Fusions were called using TopHat (v2.0.8b, RRID:SCR_013035), with a quality score cutoff of 100 or a consensus fusion-calling approach using FusionCatcher (RRID:SCR_000060), STAR-fusion (12), and tophatFusion, filtering for fusions called by at least two callers (4). For gene expression analysis, the conversion of normalized probe set intensities to a relative measure of transcript abundance was performed. Transcripts per million reads (TPM) values were generated using the alignment-free tool Kallisto (RRID:SCR_016582).
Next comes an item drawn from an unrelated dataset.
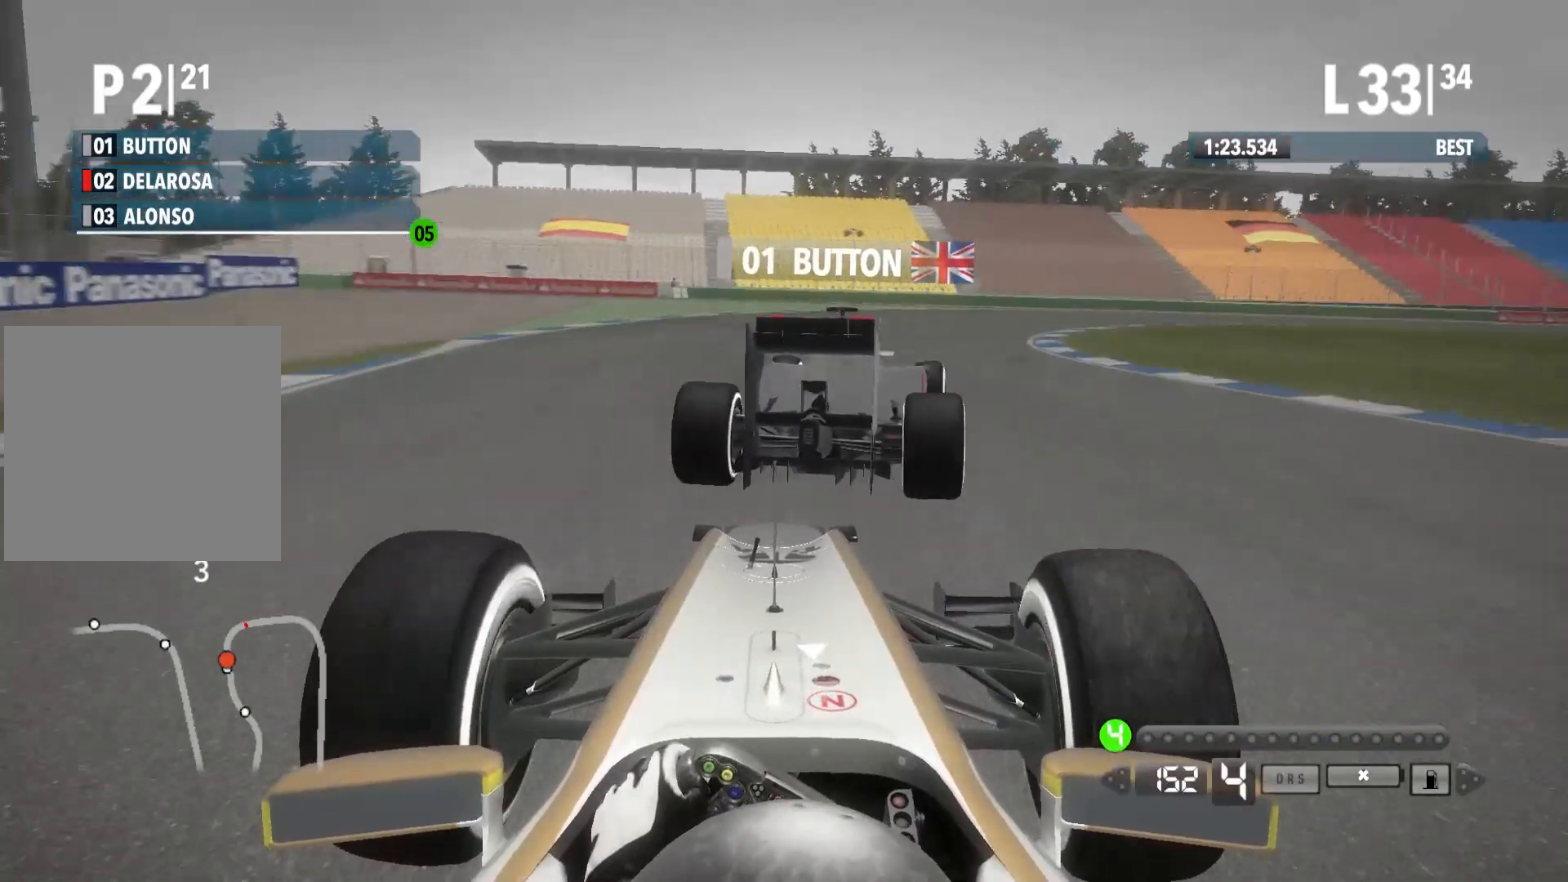
{"buttons": [], "left_stick": "right", "right_stick": "center", "events": [[67, "R2", "down"], [217, "R2", "up"]]}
Cell-type enrichment analysis and immune scoring were performed using xCell (13).

Genes implicated in pediatric cancer were manually curated from the published literature (2, 3, 14), and prioritized based on annotation as a Catalogue of Somatic Mutations in Cancer (COSMIC) cancer gene census gene, prior identification of pathognomonic alterations in pediatric solid tumors, frequency of alterations in pediatric solid tumors, and detection of a hotspot mutation or loss-of-function mutation in a COSMIC cancer oncogene or tumor suppressor gene (TSG), respectively.

Mutational signature analysis

Mutational signature analysis was performed for tumor samples with a minimum of 50 total somatic mutations, using sigProfiler (15, 16) with COSMIC signatures v3.1 under default parameters. The proportion of mutations contributing to each signature was calculated within a sample and then averaged within tumor types.

Neoantigen analysis

Six-digit HLA calls for HLA-A, HLA-B, and HLA-C were determined using bwa-kit (https://github.com/lh3/bwa/tree/master/bwakit), seq2HLA 2.2 (17) and phlat (18) and analysis of HLA expression was performed using seq2HLA 2.2. Mutant peptide sequences corresponding to somatic nonsynonymous coding variants were generated using varcode (19). MHC class I binding affinity predictions of 8- to 11-mer mutant peptides to the HLA genotypes were performed using NetMHCpan 4.0 (20) for each somatic mutation and corresponding wildtype peptide across all HLA genotypes in the cohort. Patient harmonic mean best rank scores were calculated to collapse predictions to a single value per mutation per patient (21). Expression of predicted neoantigens was determined using the detection of the alternate allele expression in the RNA-seq data. Predicted strong-binding neoantigens, defined as a harmonic mean best rank score of <0.5, were used for correlative analysis. Rank order of median HLA-A, HLA-B, and HLA-C expression and number of expressed neoantigens across tumor groups was used to define high (top four tumor groups), moderate (middle five tumor groups), or low (bottom five tumor groups) categories. For cohort analysis, tumors with elevated HLA expression were defined as those in the top 10% of reads per kilobase of transcript, per million mapped reads values for HLA-A, HLA-B, or HLA-C, and low expression was defined as tumors in the bottom quartile in expression for all three genes.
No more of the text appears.